Once upon a time in a land far far away, there was a young prince named John.
He was known for his bravery and courage. One day, he decided to go on an adventure to explore the unknown lands.
"""

# Generate text based on the prompt
output = pipe(prompt, max_new_tokens=100)

# Print the generated text
print(output[0]['generated_text'])

**TASK 3**: Please enter a new prompt in the variable `prompt` that you wish the model to continue generating text from. Feel free to play around with the `max_new_tokens` parameter to see how it affects the generated text.

**TASK 4**: Try replacing `'gpt2'` above with `'EleutherAI/gpt-neo-125m'` or another text generation model on the [HF model hub](https://huggingface.co/models) to see how the generated text changes (you will have to select a model in the hundreds of millions of parameter range for it to fit on the CPU and run in a reasonable timeframe - we will show you how to use the GPU later in the week).

## Sentiment Analysis 
In addition to feature extraction, Hugging Face's `transformers` library provides a high-level API for a variety of other tasks.

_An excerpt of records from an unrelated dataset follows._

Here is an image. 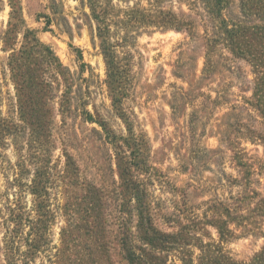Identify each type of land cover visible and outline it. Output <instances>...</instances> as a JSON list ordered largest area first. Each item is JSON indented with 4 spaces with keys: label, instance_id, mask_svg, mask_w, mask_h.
<instances>
[{
    "label": "rangeland",
    "instance_id": "obj_1",
    "mask_svg": "<svg viewBox=\"0 0 264 264\" xmlns=\"http://www.w3.org/2000/svg\"><path fill=\"white\" fill-rule=\"evenodd\" d=\"M232 2L228 17L244 19L241 0ZM159 11L191 20L193 30L151 24ZM215 31L201 0H0V264H124L117 249L102 253L88 231L89 184L106 191L115 214L119 177L115 149L84 109L129 136L124 111L136 134L147 136L156 222L189 238L167 264H184L183 256L212 264L219 252L248 263L262 251L264 118L252 104L256 74L222 44L207 63ZM38 40L65 76L40 65L37 50L24 63L26 47ZM30 71L48 84L21 96L16 82ZM67 93L70 115L62 106ZM27 101L41 110L42 130L24 117ZM237 207L235 220L227 218L225 210ZM219 220H229L223 241ZM63 230L75 241L65 245Z\"/></svg>",
    "mask_w": 264,
    "mask_h": 264
},
{
    "label": "trees",
    "instance_id": "obj_2",
    "mask_svg": "<svg viewBox=\"0 0 264 264\" xmlns=\"http://www.w3.org/2000/svg\"><path fill=\"white\" fill-rule=\"evenodd\" d=\"M201 1L208 15L214 20L216 30L214 35L210 37L209 44H207V46L209 45V50L206 51L205 56L207 63L211 60L210 53L214 52L218 44L224 45L234 55L248 59L256 74L252 104L261 112L264 118V24L249 25L252 18L264 21V0H241V8L243 9L245 18L235 21L230 19L227 14L230 5L233 3L232 0ZM158 14L151 24L160 27L176 28L189 33L193 30V22L183 16L177 18L173 13L160 11ZM151 17L153 18L154 16ZM28 34H31V31ZM29 46L26 47L28 49L27 54L26 51L25 54L28 56L24 60V63L28 61L31 53L37 50L43 57V60L39 62L40 65L44 62L50 66V69L57 71L63 76L66 75L65 69L60 65L59 61L56 64L57 57H55L53 51L48 46L43 45L39 40L34 45ZM108 65L109 68H112L113 63L108 62ZM23 66L26 65L24 64ZM113 73L114 71H111L109 74ZM109 77L111 76L109 75ZM16 84L22 96V94L26 95V89L31 90V93L35 90L36 94L39 95L40 92L44 91L43 88L48 83H44L40 73L30 71L27 76L26 74L25 76L20 75L19 81ZM110 84L113 85L112 80ZM112 92L114 93V90ZM71 100L70 93L63 95V113L68 115L73 112ZM112 100L115 109L119 107V110H122V108L120 109V106H122L121 101L114 96ZM29 104L30 102L27 101L24 107L25 110L23 109L24 117L29 120L32 118V122L36 123L37 128L42 130L45 127L43 114L38 107L35 112L33 105L31 108H26ZM37 105H39L38 101ZM120 115L125 121L129 136L118 135L99 117L97 112L92 113L85 109L82 111V116H84L85 120L97 124L101 128L106 142L111 144L115 149V164L117 165V175L119 177L117 188L118 210L116 208L115 214L109 211L110 197L106 191L97 185L89 184L91 197L87 213L90 217L94 218V221L93 225L88 228V231L95 238V245L102 253L109 255L112 250L117 249L120 259L124 264H167L169 254L172 251L183 252L189 238L188 235H183L182 229L168 232L161 229L157 224L146 186L152 173V167L149 165L147 156V136L142 132L136 134L134 123L128 117H125L126 113L124 111L120 112ZM70 164V158L67 155V165ZM237 209L239 208L226 209V217L235 220L232 218L238 216L239 212ZM115 215L116 221H114ZM192 218L195 221L198 220L195 216H192ZM135 219L136 224L133 222ZM211 221H215V219L210 218ZM228 222L229 220H219L216 222L217 228L219 226L218 235L221 241L228 234L225 228ZM113 226L114 231L112 229ZM63 238L65 245L66 243L70 244L75 241V236L73 234L68 235L66 230H63ZM206 247H214V244H208ZM76 256H78V259H84V256H80L79 253ZM220 256L222 255L219 252L215 258H211V263L264 264V248L248 263L238 262L227 256ZM181 260L184 264H191L187 256H183Z\"/></svg>",
    "mask_w": 264,
    "mask_h": 264
}]
</instances>
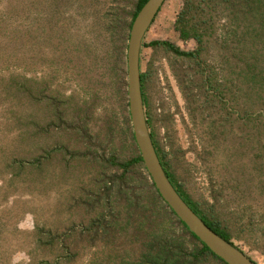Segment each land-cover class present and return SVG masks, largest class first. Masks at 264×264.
Wrapping results in <instances>:
<instances>
[{
    "label": "rangeland",
    "instance_id": "rangeland-1",
    "mask_svg": "<svg viewBox=\"0 0 264 264\" xmlns=\"http://www.w3.org/2000/svg\"><path fill=\"white\" fill-rule=\"evenodd\" d=\"M66 1L55 9V0H36L31 41L19 40L17 46L0 34V264L49 259L50 251L36 242L38 230L58 235L56 245L76 256L71 264H118L126 252L142 251L146 240L147 233L140 231L134 241L131 227L126 235L110 226L106 235L94 228L91 232L101 221L99 189L109 186L116 172L101 166L99 157L104 152L106 160L116 156L121 163L132 152L121 129L112 69L121 62L125 66L124 24L137 0ZM181 7L182 0H166L143 41L193 49L194 42L181 41L174 30ZM114 13L122 19L119 25L112 23ZM168 56L149 47L140 54L142 68L152 74L147 94L157 139L190 198L197 203L216 199L233 244L264 264V177L240 148V125L213 142L206 126L218 116L214 111L203 113V121L190 116ZM20 76L36 86L17 87ZM28 109L35 115L33 137L22 143L20 135L30 129L24 120ZM111 115L115 126L108 140ZM20 161H25L21 167ZM241 166L252 174L251 194L244 193ZM125 205L122 198L106 205L104 224L115 218L125 226Z\"/></svg>",
    "mask_w": 264,
    "mask_h": 264
},
{
    "label": "trees",
    "instance_id": "trees-1",
    "mask_svg": "<svg viewBox=\"0 0 264 264\" xmlns=\"http://www.w3.org/2000/svg\"><path fill=\"white\" fill-rule=\"evenodd\" d=\"M147 1H136L129 22L124 24L126 37L134 18ZM62 4L63 0H55L54 8ZM0 8V34L7 39V43L15 45L19 40L31 41L34 36L36 0H0ZM118 14L114 13L113 25H119L122 21ZM220 19L224 21L222 26L219 25ZM173 26L181 41L194 42L193 49L182 50L168 41L153 40L149 43L143 41L141 50L146 47L163 49L169 55L167 64L171 76L179 87L190 116L203 121V113L206 111L216 113L218 118L206 126L213 142L218 138L226 139L229 130L234 129V124L240 125V148L251 155L250 161L255 163V169L264 177V0H182V7ZM124 67L121 62L112 71L119 92L121 129L132 152L130 158L121 163H117L119 159L116 156L106 160L104 152L99 157L101 166H111L116 172L110 185L104 183L102 189H99L101 196L97 204H103L99 215L101 221L97 220L92 225L91 232L94 229L96 232L102 230V234L106 235L110 226L126 235L131 227L135 231L131 235L134 241L138 240L136 237L140 231L147 233L145 242H142V251L137 255L126 252L118 264H224L189 233L150 182L131 133ZM151 82L150 69L142 68L140 58V84L146 123L168 180L208 228L236 247L231 241L229 223L216 208V199L213 203H197L190 198L176 175L174 162L157 139L153 130L154 116L150 97L147 94ZM35 86L33 79L17 77V87ZM25 95L30 98L28 104L31 106V93ZM24 120L30 129L21 134L19 140L27 143L33 137V110L25 112ZM106 124L109 140L115 126L112 115L107 117ZM23 162L18 163L20 167ZM241 174L244 193L251 194L249 188L252 187V174L246 166H241ZM121 198L126 202V225L122 226L119 219L115 218H111L108 225L104 224V212L108 210L106 205H112ZM57 236L53 231L46 234L43 230L37 231V244L44 245L50 251L49 259H43L39 264H71L74 261L76 256L67 246L56 245Z\"/></svg>",
    "mask_w": 264,
    "mask_h": 264
},
{
    "label": "water",
    "instance_id": "water-1",
    "mask_svg": "<svg viewBox=\"0 0 264 264\" xmlns=\"http://www.w3.org/2000/svg\"><path fill=\"white\" fill-rule=\"evenodd\" d=\"M166 0H148L134 18L125 51L127 109L131 133L154 189L175 217L224 264H256L208 228L187 206L168 180L157 157L146 123L140 84V53L144 37Z\"/></svg>",
    "mask_w": 264,
    "mask_h": 264
}]
</instances>
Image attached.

These tasks can be viewed in the lef-hand panel under "Natural Language Processing" on the [HF model hub](https://huggingface.co/models?pipeline_tag=text-generation&sort=trendings). Many of these tasks include models that have been fine-tuned on specific datasets to perform well on the task at hand. As an example of such a task, we will now use the `'text-classification'` pipeline to do sentiment classification on a few sentences.

The cell below will now load the `transformers` `'text-classification'` pipeline with [`'tabularisai/multilingual-sentiment-analysis'`](https://huggingface.co/tabularisai/multilingual-sentiment-analysis) to predict the sentiment of sentences for the same sentences as before.

Run the cell below.

In [None]:
# Define the sentences
sentences = [
    "I feel great this morning",
    "I am feeling very good today",
    "I am feeling terrible"
]

# Load sentiment analysis pipeline
pipe = pipeline('text-classification', model='tabularisai/multilingual-sentiment-analysis')

# Predict sentiment of the sentences
sentiments = pipe(sentences)

# Print the predicted sentiments as a pandas dataframe
pd.DataFrame(sentiments, index=sentences)

As you can see, not only does the model predict the sentiment of the sentences (`'label'`), but it also provides a confidence score for each prediction (`'score'`).

**TASK 5:** Try checking out the languages supported by the model on the [model card](https://huggingface.co/tabularisai/multilingual-sentiment-analysis) (under 'Model Details'). Use a translation software of your choice to translate the above sentences into another supported langauge. Do the sentiment labels remain roughly the same?